*** DATA FOR THE TASK Section Begins ***

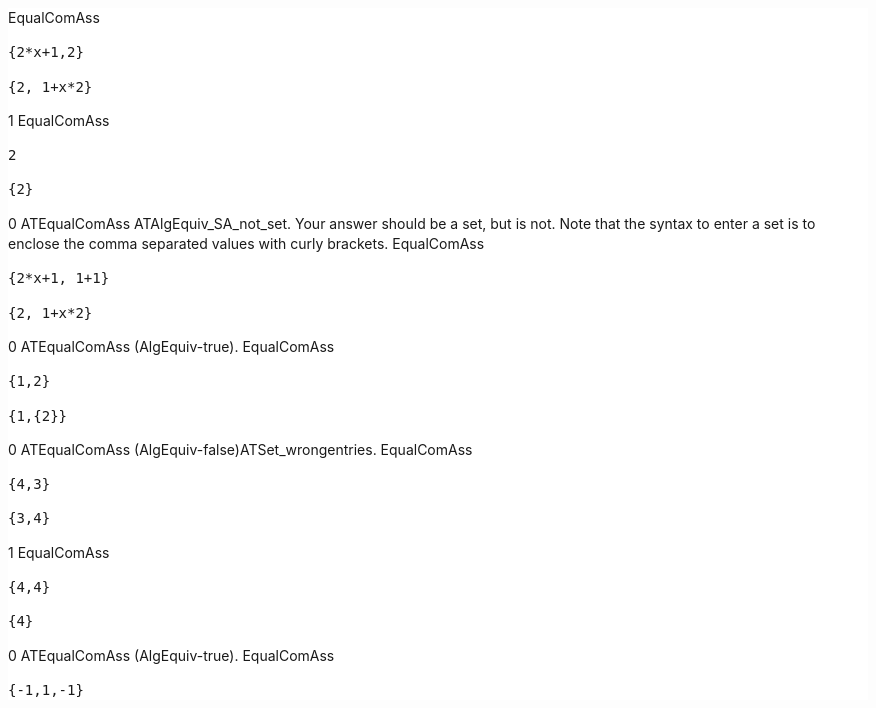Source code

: </tr>
<tr class="pass">
  <td class="cell c0">EqualComAss</td>
  <td class="cell c1"><span style="color:green;"><i class="fa fa-check"></i></span></td>
  <td class="cell c2"><pre>{2*x+1,2}</pre></td>
  <td class="cell c3"><pre>{2, 1+x*2}</pre></td>
  <td class="cell c4"></td>
  <td class="cell c5">1</td>
  <td class="cell c6"></td>
</tr>
<tr class="pass">
  <td class="cell c0">EqualComAss</td>
  <td class="cell c1"><span style="color:green;"><i class="fa fa-check"></i></span></td>
  <td class="cell c2"><pre>2</pre></td>
  <td class="cell c3"><pre>{2}</pre></td>
  <td class="cell c4"></td>
  <td class="cell c5">0</td>
  <td class="cell c6">ATEqualComAss ATAlgEquiv_SA_not_set.</td>
</tr>
<tr class="pass">
  <td class="cell c0"><td colspan="2"></td></td>
  <td class="cell c1"><td colspan="4">Your answer should be a set, but is not. Note that the syntax to enter a set is to enclose the comma separated values with curly brackets.</td></td>
</tr>
<tr class="pass">
  <td class="cell c0">EqualComAss</td>
  <td class="cell c1"><span style="color:green;"><i class="fa fa-check"></i></span></td>
  <td class="cell c2"><pre>{2*x+1, 1+1}</pre></td>
  <td class="cell c3"><pre>{2, 1+x*2}</pre></td>
  <td class="cell c4"></td>
  <td class="cell c5">0</td>
  <td class="cell c6">ATEqualComAss (AlgEquiv-true).</td>
</tr>
<tr class="pass">
  <td class="cell c0">EqualComAss</td>
  <td class="cell c1"><span style="color:green;"><i class="fa fa-check"></i></span></td>
  <td class="cell c2"><pre>{1,2}</pre></td>
  <td class="cell c3"><pre>{1,{2}}</pre></td>
  <td class="cell c4"></td>
  <td class="cell c5">0</td>
  <td class="cell c6">ATEqualComAss (AlgEquiv-false)ATSet_wrongentries.</td>
</tr>
<tr class="pass">
  <td class="cell c0">EqualComAss</td>
  <td class="cell c1"><span style="color:green;"><i class="fa fa-check"></i></span></td>
  <td class="cell c2"><pre>{4,3}</pre></td>
  <td class="cell c3"><pre>{3,4}</pre></td>
  <td class="cell c4"></td>
  <td class="cell c5">1</td>
  <td class="cell c6"></td>
</tr>
<tr class="pass">
  <td class="cell c0">EqualComAss</td>
  <td class="cell c1"><span style="color:green;"><i class="fa fa-check"></i></span></td>
  <td class="cell c2"><pre>{4,4}</pre></td>
  <td class="cell c3"><pre>{4}</pre></td>
  <td class="cell c4"></td>
  <td class="cell c5">0</td>
  <td class="cell c6">ATEqualComAss (AlgEquiv-true).</td>
</tr>
<tr class="pass">
  <td class="cell c0">EqualComAss</td>
  <td class="cell c1"><span style="color:green;"><i class="fa fa-check"></i></span></td>
  <td class="cell c2"><pre>{-1,1,-1}</pre></td>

*** DATA FOR THE TASK Section Ends ***

● **INSTRUCTIONS FOR THE TASK**:
How many lines of the listing contain the string "ATEqualComAss"? Reply with the number alone.

● **SOLUTION FOR THIS PROBLEM**:
4